Farme! Brasileira

Autor(a): Zunnichi


Volume 2

Capítulo 45: Favores

O que se sucedeu após o desastre na praça de alimentação se tornou um grande problema para Lucas.

De forma resumida, ele se tornou a pessoa mais famosa do Brasil de um dia para o outro, o único a ter uma habilidade multifuncional.

Supostamente o limite humano era de elevar suas capacidades a certo nível ou usar uma característica em específica, mas aquele rapaz ia contra todos esses preceitos e remodelou o que se julgava como “habilidade” de alguém.

Isso tudo porque o rapaz demonstrou não só um uso sobrenatural de vento, mas todos os seus atributos físicos eram fora do normal e ele ainda podia usar outros elementos.

A situação se tornou tão extrema com a fama absurda adquirida que Lucas foi forçado a procurar Xing Xong para terem uma longa conversa.

— Você está me pedindo para ter uma moradia isolada do mundo e os equipamentos de treino de última geração assim?
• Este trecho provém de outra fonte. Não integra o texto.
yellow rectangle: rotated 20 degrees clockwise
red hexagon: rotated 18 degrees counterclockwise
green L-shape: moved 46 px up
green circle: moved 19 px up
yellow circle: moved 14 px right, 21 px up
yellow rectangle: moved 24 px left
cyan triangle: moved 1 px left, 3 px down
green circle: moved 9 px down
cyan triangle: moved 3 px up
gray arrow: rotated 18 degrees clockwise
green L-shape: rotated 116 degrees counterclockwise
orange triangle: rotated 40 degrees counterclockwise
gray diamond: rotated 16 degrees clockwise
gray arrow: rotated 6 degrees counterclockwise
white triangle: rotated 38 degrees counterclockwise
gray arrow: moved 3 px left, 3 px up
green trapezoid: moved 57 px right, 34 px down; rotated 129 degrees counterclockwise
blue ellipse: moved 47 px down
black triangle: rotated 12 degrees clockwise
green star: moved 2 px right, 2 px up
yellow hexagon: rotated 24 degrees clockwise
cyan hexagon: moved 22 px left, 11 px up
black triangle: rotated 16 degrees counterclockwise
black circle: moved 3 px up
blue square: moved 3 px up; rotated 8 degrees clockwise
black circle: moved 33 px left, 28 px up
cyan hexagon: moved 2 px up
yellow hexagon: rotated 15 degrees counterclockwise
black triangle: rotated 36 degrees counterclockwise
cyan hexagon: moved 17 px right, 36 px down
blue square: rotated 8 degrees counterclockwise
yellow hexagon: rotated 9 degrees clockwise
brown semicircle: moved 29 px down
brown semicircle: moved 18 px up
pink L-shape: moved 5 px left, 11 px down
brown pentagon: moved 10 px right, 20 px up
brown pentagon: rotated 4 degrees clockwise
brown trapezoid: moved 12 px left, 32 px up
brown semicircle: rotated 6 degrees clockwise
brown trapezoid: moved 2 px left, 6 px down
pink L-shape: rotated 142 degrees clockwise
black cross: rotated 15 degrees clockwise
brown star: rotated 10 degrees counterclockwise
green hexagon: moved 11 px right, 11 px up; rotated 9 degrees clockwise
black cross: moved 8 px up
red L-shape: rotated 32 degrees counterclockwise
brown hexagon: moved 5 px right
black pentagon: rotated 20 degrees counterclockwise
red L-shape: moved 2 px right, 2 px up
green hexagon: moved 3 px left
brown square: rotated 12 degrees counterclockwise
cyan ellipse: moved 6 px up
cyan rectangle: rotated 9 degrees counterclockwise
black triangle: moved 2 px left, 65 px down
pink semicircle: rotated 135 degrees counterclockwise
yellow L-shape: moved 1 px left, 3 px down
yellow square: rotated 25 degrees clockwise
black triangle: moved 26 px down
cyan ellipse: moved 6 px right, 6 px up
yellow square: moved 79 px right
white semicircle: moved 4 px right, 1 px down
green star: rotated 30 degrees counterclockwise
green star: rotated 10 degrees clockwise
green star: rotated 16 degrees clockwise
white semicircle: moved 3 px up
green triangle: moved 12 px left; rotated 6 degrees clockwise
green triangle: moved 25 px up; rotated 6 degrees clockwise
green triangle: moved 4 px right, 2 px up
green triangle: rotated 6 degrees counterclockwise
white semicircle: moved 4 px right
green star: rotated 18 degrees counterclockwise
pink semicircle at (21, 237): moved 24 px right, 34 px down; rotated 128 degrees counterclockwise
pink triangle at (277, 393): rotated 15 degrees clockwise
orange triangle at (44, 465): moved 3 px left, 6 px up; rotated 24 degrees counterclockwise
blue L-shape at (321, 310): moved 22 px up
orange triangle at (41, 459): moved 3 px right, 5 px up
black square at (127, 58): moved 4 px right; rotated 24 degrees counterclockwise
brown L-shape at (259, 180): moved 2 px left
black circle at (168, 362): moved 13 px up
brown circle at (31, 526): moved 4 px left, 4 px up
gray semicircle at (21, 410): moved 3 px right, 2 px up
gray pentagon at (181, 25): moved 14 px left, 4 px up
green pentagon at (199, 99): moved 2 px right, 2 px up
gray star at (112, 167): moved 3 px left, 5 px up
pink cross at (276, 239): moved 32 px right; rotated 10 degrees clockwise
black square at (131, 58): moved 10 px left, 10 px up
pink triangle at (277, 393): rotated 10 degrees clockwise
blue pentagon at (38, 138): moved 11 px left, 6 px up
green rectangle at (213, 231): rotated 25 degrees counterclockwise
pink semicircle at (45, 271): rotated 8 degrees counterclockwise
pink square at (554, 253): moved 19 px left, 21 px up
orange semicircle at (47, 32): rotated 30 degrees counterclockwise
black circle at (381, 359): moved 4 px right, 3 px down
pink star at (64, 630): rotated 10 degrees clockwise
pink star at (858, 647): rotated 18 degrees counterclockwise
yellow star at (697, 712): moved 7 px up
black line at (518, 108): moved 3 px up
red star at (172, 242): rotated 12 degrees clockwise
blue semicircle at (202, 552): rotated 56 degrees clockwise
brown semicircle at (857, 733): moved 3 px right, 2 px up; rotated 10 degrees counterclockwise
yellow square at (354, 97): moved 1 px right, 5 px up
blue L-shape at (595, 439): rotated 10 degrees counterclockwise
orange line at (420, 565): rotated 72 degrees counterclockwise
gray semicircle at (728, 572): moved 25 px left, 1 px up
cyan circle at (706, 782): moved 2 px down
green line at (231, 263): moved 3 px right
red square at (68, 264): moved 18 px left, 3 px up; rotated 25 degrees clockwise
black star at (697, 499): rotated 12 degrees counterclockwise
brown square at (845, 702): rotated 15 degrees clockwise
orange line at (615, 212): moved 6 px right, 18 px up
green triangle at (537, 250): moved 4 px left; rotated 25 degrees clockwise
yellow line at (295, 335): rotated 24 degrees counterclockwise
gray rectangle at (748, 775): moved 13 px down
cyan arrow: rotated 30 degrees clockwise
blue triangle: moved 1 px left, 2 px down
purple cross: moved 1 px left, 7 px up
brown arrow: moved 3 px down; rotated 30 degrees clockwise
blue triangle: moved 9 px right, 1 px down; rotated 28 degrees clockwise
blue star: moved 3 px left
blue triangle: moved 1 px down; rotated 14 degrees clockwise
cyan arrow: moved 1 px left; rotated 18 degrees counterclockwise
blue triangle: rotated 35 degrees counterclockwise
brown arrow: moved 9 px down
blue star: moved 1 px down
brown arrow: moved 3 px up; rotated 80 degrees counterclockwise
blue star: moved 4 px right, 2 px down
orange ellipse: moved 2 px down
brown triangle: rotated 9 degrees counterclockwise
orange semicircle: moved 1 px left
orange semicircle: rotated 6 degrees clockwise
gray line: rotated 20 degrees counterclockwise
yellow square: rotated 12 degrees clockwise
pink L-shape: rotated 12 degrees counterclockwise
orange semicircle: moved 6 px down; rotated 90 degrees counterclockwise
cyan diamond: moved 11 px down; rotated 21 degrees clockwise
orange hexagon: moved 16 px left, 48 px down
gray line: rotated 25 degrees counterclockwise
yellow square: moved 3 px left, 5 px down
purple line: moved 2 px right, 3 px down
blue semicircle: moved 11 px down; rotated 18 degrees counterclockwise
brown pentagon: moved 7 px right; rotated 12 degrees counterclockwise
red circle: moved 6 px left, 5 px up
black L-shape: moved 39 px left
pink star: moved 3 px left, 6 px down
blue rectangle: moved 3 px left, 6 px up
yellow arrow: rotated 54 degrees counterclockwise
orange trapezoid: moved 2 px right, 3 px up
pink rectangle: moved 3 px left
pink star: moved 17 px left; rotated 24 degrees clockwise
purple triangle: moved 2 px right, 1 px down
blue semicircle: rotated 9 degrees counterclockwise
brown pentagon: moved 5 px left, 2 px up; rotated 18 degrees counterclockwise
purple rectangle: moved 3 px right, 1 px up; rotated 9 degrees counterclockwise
Ora, eu poderia fornecer, mas preciso de…

— De ervas-da-manhã de alta qualidade, eu sei. — Ele jogou sua bolsa em cima da mesa entre os dois, cheia de medicinas criadas com o nível máximo de maestria. — Tenho coisa melhor, manda isso pros seus mestres pra eles verem que meu pedido é sério.

Depois disso, não demorou nem duas horas para que uma tonelada de dinheiro e o pedido de Lucas fosse acatada como um pedido de Deus.

Outra coisa que ocorreu no ínterim de ser o homem mais famoso do Brasil e o momento atual foi sua relação com Xing Xong.

Os dois se tornaram meio próximos, especialmente porque o chinês o ajudou nas questões judiciais e seu ocultamento na mídia por um longo tempo.

Eles fizeram inclusive um trato para a venda constante de itens, o que já arrecadou uma boa grana para Lucas, que agora não precisava nem trabalhar de tanta grana no bolso.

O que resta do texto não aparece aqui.